> [What is expected]: Exact copy, no pictures: set down the lines from the one holding "1: (407, 90)" through the final line of the records below.

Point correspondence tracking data
· · · ·
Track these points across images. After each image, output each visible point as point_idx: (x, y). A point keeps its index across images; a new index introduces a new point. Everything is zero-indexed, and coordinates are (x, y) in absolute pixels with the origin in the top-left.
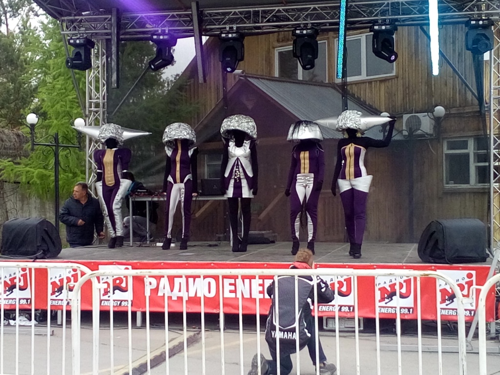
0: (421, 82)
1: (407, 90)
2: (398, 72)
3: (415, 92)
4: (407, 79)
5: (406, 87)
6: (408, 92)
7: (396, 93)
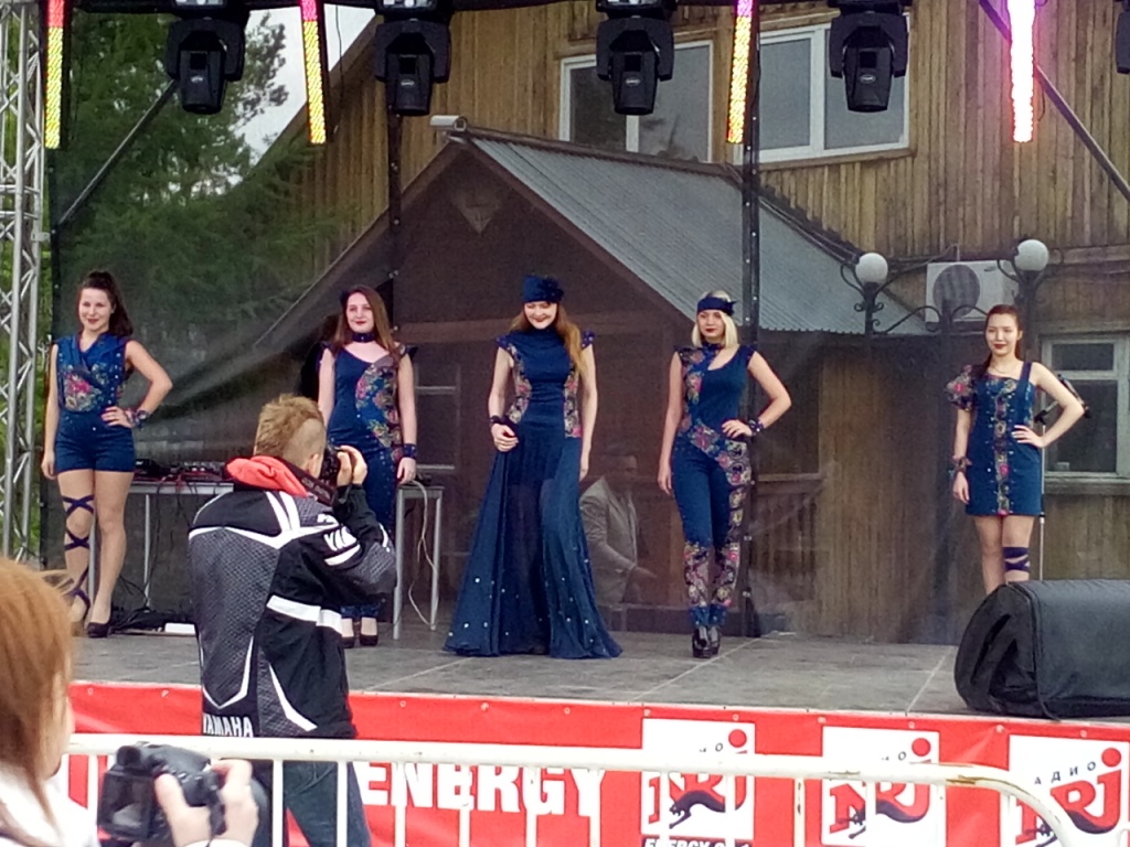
· · · ·
> [Exercise solution]:
1: (407, 90)
2: (398, 72)
3: (415, 92)
4: (407, 79)
5: (406, 87)
6: (408, 92)
7: (396, 93)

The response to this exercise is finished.